- [Zu erstellen]: Gib aus dem Text über die Insolvenz von Thomas Cook die Passage wörtlich wieder, beginnend bei „600.000 Urlauber bangen“ und endend bei „ihren Heimflug bangen.“.

- [Textabschnitt]:
= = = = = = =

600.000 Urlauber bangen um ihre Heimreise, 22.000 Angestellte um die Jobs: Der britische Reisekonzern Thomas Cook hat in der Nacht auf Montag Insolvenz angemeldet. Man habe keine Alternative gehabt, als mit sofortiger Wirkung das Konkursverfahren einzuleiten, teilte der älteste Touristikkonzern der Welt mit. Eine weitere Finanzspritze war von der britischen Regierung abgelehnt worden. Unmittelbar vom Zusammenbruch betroffen sind etwa 15.000 Österreicher, die nun zum Teil um ihren Heimflug bangen.
Rund 20 Millionen Passagiere transportierte der britische Traditionstouristikkonzern Thomas Cook allein im vergangenen Jahr rund um den Globus. Doch nun ist Thomas Cook pleite. Das von der englischen Regierung bereits zugesagt Rettungspaket von über einer Milliarde Euro würde laut dem Unternehmen nicht ausreichen - es wären demnach rund 230 Millionen Euro zusätzlich nötig gewesen, um die Pleite abwenden zu können.

= = = = = = =

- [Bereitgestellte Angaben]:
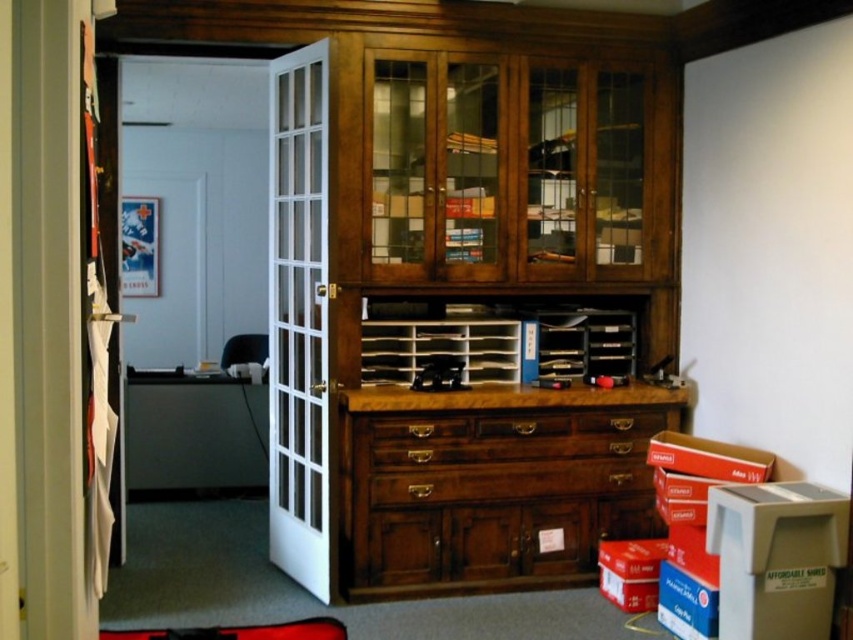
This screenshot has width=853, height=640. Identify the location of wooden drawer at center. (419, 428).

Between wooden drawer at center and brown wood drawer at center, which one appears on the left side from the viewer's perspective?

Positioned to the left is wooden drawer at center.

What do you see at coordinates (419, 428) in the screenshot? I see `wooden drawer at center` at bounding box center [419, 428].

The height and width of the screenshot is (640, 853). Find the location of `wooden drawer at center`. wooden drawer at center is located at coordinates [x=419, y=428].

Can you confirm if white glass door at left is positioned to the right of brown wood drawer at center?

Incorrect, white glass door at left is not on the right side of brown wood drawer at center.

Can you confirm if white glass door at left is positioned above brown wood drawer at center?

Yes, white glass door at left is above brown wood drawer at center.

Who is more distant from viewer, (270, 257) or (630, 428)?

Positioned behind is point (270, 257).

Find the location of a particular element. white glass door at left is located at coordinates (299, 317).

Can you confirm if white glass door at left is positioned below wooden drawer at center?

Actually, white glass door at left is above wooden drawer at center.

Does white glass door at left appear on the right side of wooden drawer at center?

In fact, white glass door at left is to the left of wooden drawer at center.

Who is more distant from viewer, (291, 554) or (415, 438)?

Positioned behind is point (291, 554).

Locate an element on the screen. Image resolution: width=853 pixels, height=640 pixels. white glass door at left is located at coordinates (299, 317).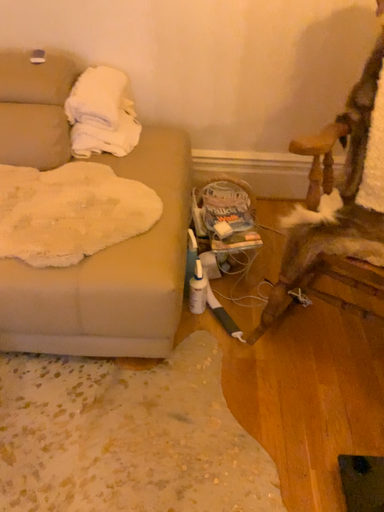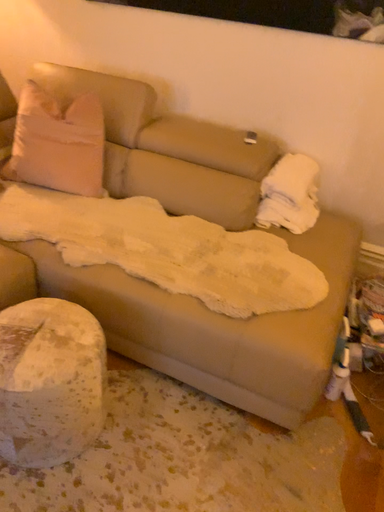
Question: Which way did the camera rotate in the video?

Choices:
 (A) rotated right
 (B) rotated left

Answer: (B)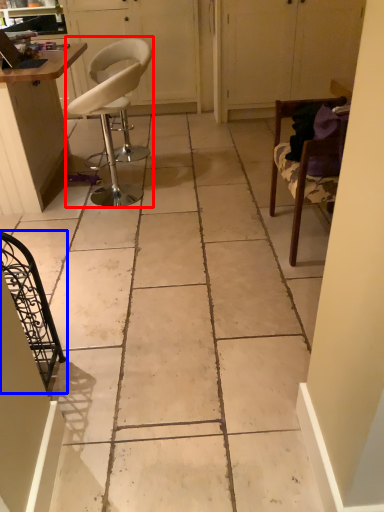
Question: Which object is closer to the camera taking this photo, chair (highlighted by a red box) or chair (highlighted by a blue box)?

= = = = = = =

- [Antwort]:
600.000 Urlauber bangen um ihre Heimreise, 22.000 Angestellte um die Jobs: Der britische Reisekonzern Thomas Cook hat in der Nacht auf Montag Insolvenz angemeldet. Man habe keine Alternative gehabt, als mit sofortiger Wirkung das Konkursverfahren einzuleiten, teilte der älteste Touristikkonzern der Welt mit. Eine weitere Finanzspritze war von der britischen Regierung abgelehnt worden. Unmittelbar vom Zusammenbruch betroffen sind etwa 15.000 Österreicher, die nun zum Teil um ihren Heimflug bangen.